◆ **What is needed**
Please retype the text of every record below character for character, leaving the pictures out of your answer.

** Opening The data block **

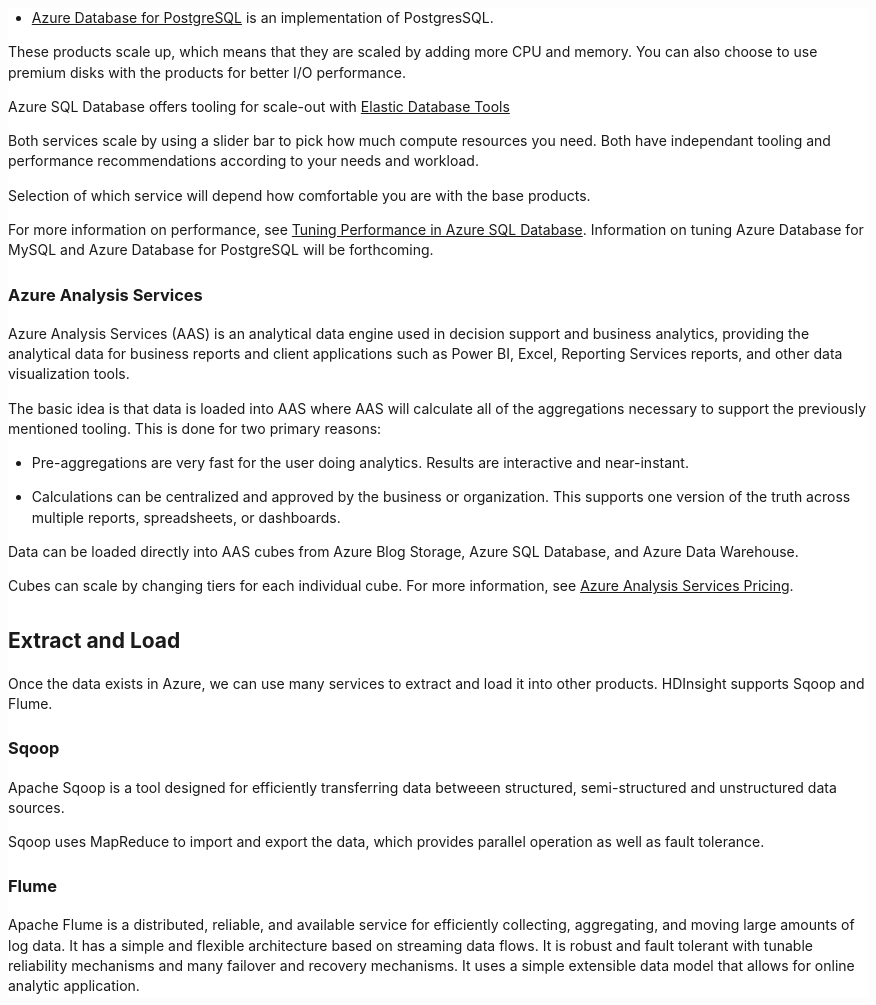 * [Azure Database for PostgreSQL](https://docs.microsoft.com/en-us/azure/postgresql/quickstart-create-server-database-portal) is an implementation of PostgresSQL.

These products scale up, which means that they are scaled by adding more CPU and memory.  You can also choose to use premium disks with the products for better I/O performance.  
 
Azure SQL Database offers tooling for scale-out with [Elastic Database Tools](https://docs.microsoft.com/en-us/azure/sql-database/sql-database-elastic-scale-get-started)

Both services scale by using a slider bar to pick how much compute resources you need.  Both have independant tooling and performance recommendations according to your needs and workload.  

Selection of which service will depend how comfortable you are with the base products.

For more information on performance, see [Tuning Performance in Azure SQL Database](https://docs.microsoft.com/en-us/azure/sql-database/sql-database-performance-guidance).  Information on tuning Azure Database for MySQL and Azure Database for PostgreSQL will be forthcoming. 

### Azure Analysis Services 

Azure Analysis Services (AAS) is an analytical data engine used in decision support and business analytics, providing the analytical data for business reports and client applications such as Power BI, Excel, Reporting Services reports, and other data visualization tools.

The basic idea is that data is loaded into AAS where AAS will calculate all of the aggregations necessary to support the previously mentioned tooling.  This is done for two primary reasons:

* Pre-aggregations are very fast for the user doing analytics.  Results are interactive and near-instant.

* Calculations can be centralized and approved by the business or organization.  This supports one version of the truth across multiple reports, spreadsheets, or dashboards.

Data can be loaded directly into AAS cubes from Azure Blog Storage, Azure SQL Database, and Azure Data Warehouse.

Cubes can scale by changing tiers for each individual cube.  For more information, see [Azure Analysis Services Pricing](https://azure.microsoft.com/en-us/pricing/details/analysis-services/).

## Extract and Load

Once the data exists in Azure, we can use many services to extract and load it into other products.  HDInsight supports Sqoop and Flume. 

### Sqoop

Apache Sqoop is a tool designed for efficiently transferring data betweeen structured, semi-structured and unstructured data sources. 

Sqoop uses MapReduce to import and export the data, which provides parallel operation as well as fault tolerance.


### Flume
Apache Flume is a distributed, reliable, and available service for efficiently collecting, aggregating, and moving large amounts of log data. It has a simple and flexible architecture based on streaming data flows. It is robust and fault tolerant with tunable reliability mechanisms and many failover and recovery mechanisms. It uses a simple extensible data model that allows for online analytic application.
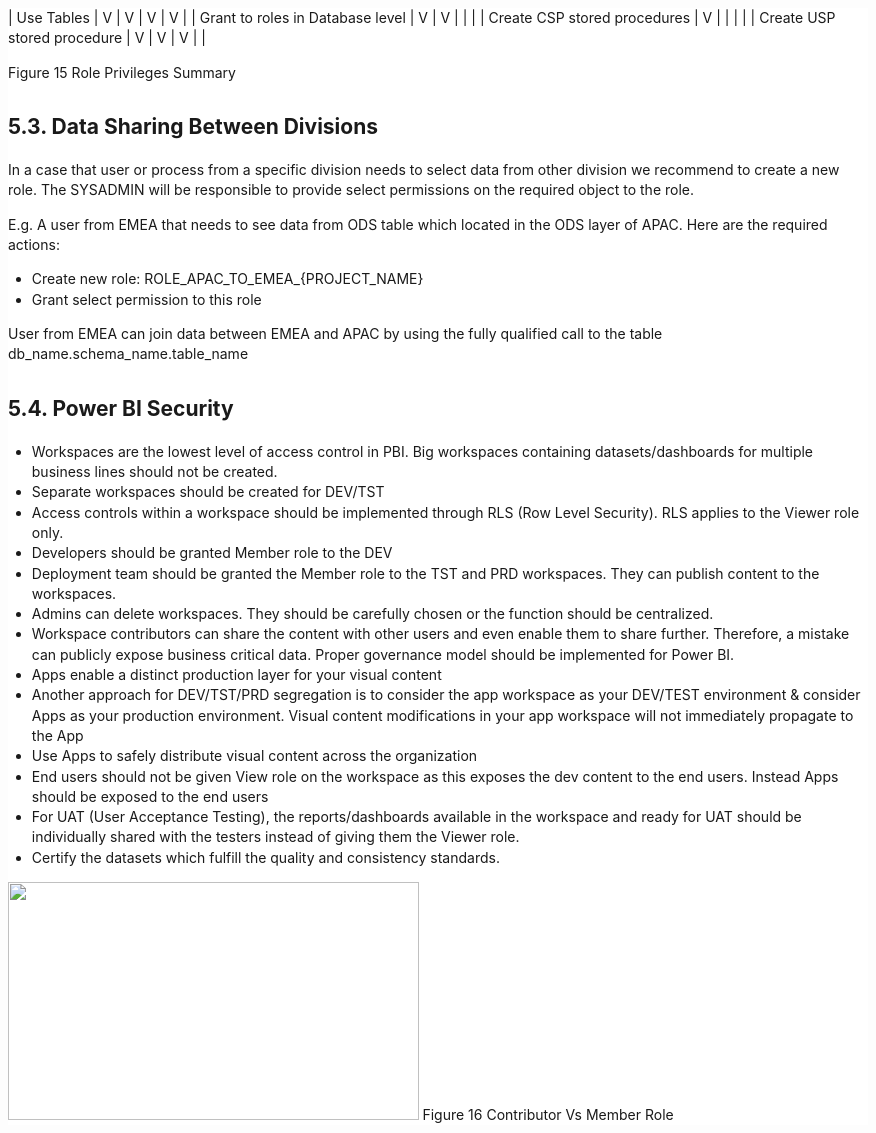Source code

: | Use Tables                       | V        | V         | V         | V       |
| Grant to roles in Database level | V        | V         |           |         |
| Create CSP stored procedures     | V        |           |           |         |
| Create USP stored procedure      | V        | V         | V         |         |

<span id="_Toc42971590" class="anchor"></span>Figure 15 Role Privileges Summary

## 5.3. Data Sharing Between Divisions

In a case that user or process from a specific division needs to select data from other division we recommend to create a new role. The SYSADMIN will be responsible to provide select permissions on the required object to the role.

E.g. A user from EMEA that needs to see data from ODS table which located in the ODS layer of APAC. Here are the required actions:

- Create new role: ROLE\_APAC\_TO\_EMEA\_{PROJECT\_NAME}
- Grant select permission to this role

User from EMEA can join data between EMEA and APAC by using the fully qualified call to the table db\_name.schema\_name.table\_name

## 5.4. Power BI Security

- Workspaces are the lowest level of access control in PBI. Big workspaces containing datasets/dashboards for multiple business lines should not be created.
- Separate workspaces should be created for DEV/TST
- Access controls within a workspace should be implemented through RLS (Row Level Security). RLS applies to the Viewer role only.
- Developers should be granted Member role to the DEV
- Deployment team should be granted the Member role to the TST and PRD workspaces. They can publish content to the workspaces.
- Admins can delete workspaces. They should be carefully chosen or the function should be centralized.
- Workspace contributors can share the content with other users and even enable them to share further. Therefore, a mistake can publicly expose business critical data. Proper governance model should be implemented for Power BI.
- Apps enable a distinct production layer for your visual content
- Another approach for DEV/TST/PRD segregation is to consider the app workspace as your DEV/TEST environment & consider Apps as your production environment. Visual content modifications in your app workspace will not immediately propagate to the App
- Use Apps to safely distribute visual content across the organization
- End users should not be given View role on the workspace as this exposes the dev content to the end users. Instead Apps should be exposed to the end users
- For UAT (User Acceptance Testing), the reports/dashboards available in the workspace and ready for UAT should be individually shared with the testers instead of giving them the Viewer role.
- Certify the datasets which fulfill the quality and consistency standards.

<img src="media/image16.png" style="width:4.27613in;height:2.48107in" />
<span id="_Toc42971591" class="anchor"></span>Figure 16 Contributor Vs Member Role
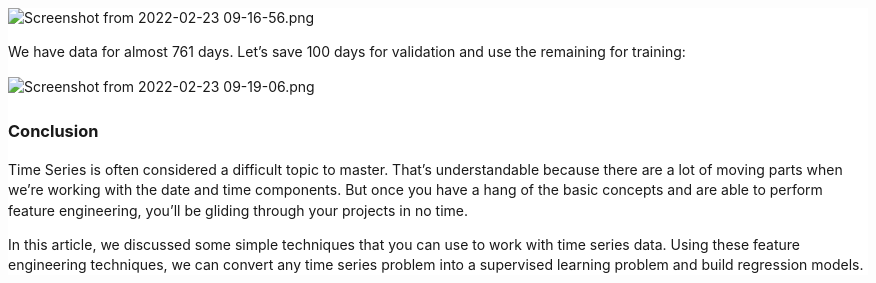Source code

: ![Screenshot from 2022-02-23 09-16-56.png](https://cdn.hashnode.com/res/hashnode/image/upload/v1645588029743/jmp3HaPPi.png)

We have data for almost 761 days. Let’s save 100 days for validation and use the remaining for training:


![Screenshot from 2022-02-23 09-19-06.png](https://cdn.hashnode.com/res/hashnode/image/upload/v1645588164681/cwFcIHXvg.png)

### Conclusion

Time Series is often considered a difficult topic to master. That’s understandable because there are a lot of moving parts when we’re working with the date and time components. But once you have a hang of the basic concepts and are able to perform feature engineering, you’ll be gliding through your projects in no time.

In this article, we discussed some simple techniques that you can use to work with time series data. Using these feature engineering techniques, we can convert any time series problem into a supervised learning problem and build regression models.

** Closing The data block **

◆ **Solution to the exercise**
 * [Azure Database for PostgreSQL](https://docs.microsoft.com/en-us/azure/postgresql/quickstart-create-server-database-portal) is an implementation of PostgresSQL.

These products scale up, which means that they are scaled by adding more CPU and memory.  You can also choose to use premium disks with the products for better I/O performance.  
 
Azure SQL Database offers tooling for scale-out with [Elastic Database Tools](https://docs.microsoft.com/en-us/azure/sql-database/sql-database-elastic-scale-get-started)

Both services scale by using a slider bar to pick how much compute resources you need.  Both have independant tooling and performance recommendations according to your needs and workload.  

Selection of which service will depend how comfortable you are with the base products.

For more information on performance, see [Tuning Performance in Azure SQL Database](https://docs.microsoft.com/en-us/azure/sql-database/sql-database-performance-guidance).  Information on tuning Azure Database for MySQL and Azure Database for PostgreSQL will be forthcoming. 

### Azure Analysis Services 

Azure Analysis Services (AAS) is an analytical data engine used in decision support and business analytics, providing the analytical data for business reports and client applications such as Power BI, Excel, Reporting Services reports, and other data visualization tools.

The basic idea is that data is loaded into AAS where AAS will calculate all of the aggregations necessary to support the previously mentioned tooling.  This is done for two primary reasons:

* Pre-aggregations are very fast for the user doing analytics.  Results are interactive and near-instant.

* Calculations can be centralized and approved by the business or organization.  This supports one version of the truth across multiple reports, spreadsheets, or dashboards.

Data can be loaded directly into AAS cubes from Azure Blog Storage, Azure SQL Database, and Azure Data Warehouse.

Cubes can scale by changing tiers for each individual cube.  For more information, see [Azure Analysis Services Pricing](https://azure.microsoft.com/en-us/pricing/details/analysis-services/).

## Extract and Load

Once the data exists in Azure, we can use many services to extract and load it into other products.  HDInsight supports Sqoop and Flume. 

### Sqoop

Apache Sqoop is a tool designed for efficiently transferring data betweeen structured, semi-structured and unstructured data sources. 

Sqoop uses MapReduce to import and export the data, which provides parallel operation as well as fault tolerance.


### Flume
Apache Flume is a distributed, reliable, and available service for efficiently collecting, aggregating, and moving large amounts of log data. It has a simple and flexible architecture based on streaming data flows. It is robust and fault tolerant with tunable reliability mechanisms and many failover and recovery mechanisms. It uses a simple extensible data model that allows for online analytic application.
Source code

: | Use Tables                       | V        | V         | V         | V       |
| Grant to roles in Database level | V        | V         |           |         |
| Create CSP stored procedures     | V        |           |           |         |
| Create USP stored procedure      | V        | V         | V         |         |

<span id="_Toc42971590" class="anchor"></span>Figure 15 Role Privileges Summary

## 5.3. Data Sharing Between Divisions

In a case that user or process from a specific division needs to select data from other division we recommend to create a new role. The SYSADMIN will be responsible to provide select permissions on the required object to the role.

E.g. A user from EMEA that needs to see data from ODS table which located in the ODS layer of APAC. Here are the required actions:

- Create new role: ROLE\_APAC\_TO\_EMEA\_{PROJECT\_NAME}
- Grant select permission to this role

User from EMEA can join data between EMEA and APAC by using the fully qualified call to the table db\_name.schema\_name.table\_name

## 5.4. Power BI Security

- Workspaces are the lowest level of access control in PBI. Big workspaces containing datasets/dashboards for multiple business lines should not be created.
- Separate workspaces should be created for DEV/TST
- Access controls within a workspace should be implemented through RLS (Row Level Security). RLS applies to the Viewer role only.
- Developers should be granted Member role to the DEV
- Deployment team should be granted the Member role to the TST and PRD workspaces. They can publish content to the workspaces.
- Admins can delete workspaces. They should be carefully chosen or the function should be centralized.
- Workspace contributors can share the content with other users and even enable them to share further. Therefore, a mistake can publicly expose business critical data. Proper governance model should be implemented for Power BI.
- Apps enable a distinct production layer for your visual content
- Another approach for DEV/TST/PRD segregation is to consider the app workspace as your DEV/TEST environment & consider Apps as your production environment. Visual content modifications in your app workspace will not immediately propagate to the App
- Use Apps to safely distribute visual content across the organization
- End users should not be given View role on the workspace as this exposes the dev content to the end users. Instead Apps should be exposed to the end users
- For UAT (User Acceptance Testing), the reports/dashboards available in the workspace and ready for UAT should be individually shared with the testers instead of giving them the Viewer role.
- Certify the datasets which fulfill the quality and consistency standards.

<img src="media/image16.png" style="width:4.27613in;height:2.48107in" />
<span id="_Toc42971591" class="anchor"></span>Figure 16 Contributor Vs Member Role
Source code

: ![Screenshot from 2022-02-23 09-16-56.png](https://cdn.hashnode.com/res/hashnode/image/upload/v1645588029743/jmp3HaPPi.png)

We have data for almost 761 days. Let’s save 100 days for validation and use the remaining for training:


![Screenshot from 2022-02-23 09-19-06.png](https://cdn.hashnode.com/res/hashnode/image/upload/v1645588164681/cwFcIHXvg.png)

### Conclusion

Time Series is often considered a difficult topic to master. That’s understandable because there are a lot of moving parts when we’re working with the date and time components. But once you have a hang of the basic concepts and are able to perform feature engineering, you’ll be gliding through your projects in no time.

In this article, we discussed some simple techniques that you can use to work with time series data. Using these feature engineering techniques, we can convert any time series problem into a supervised learning problem and build regression models.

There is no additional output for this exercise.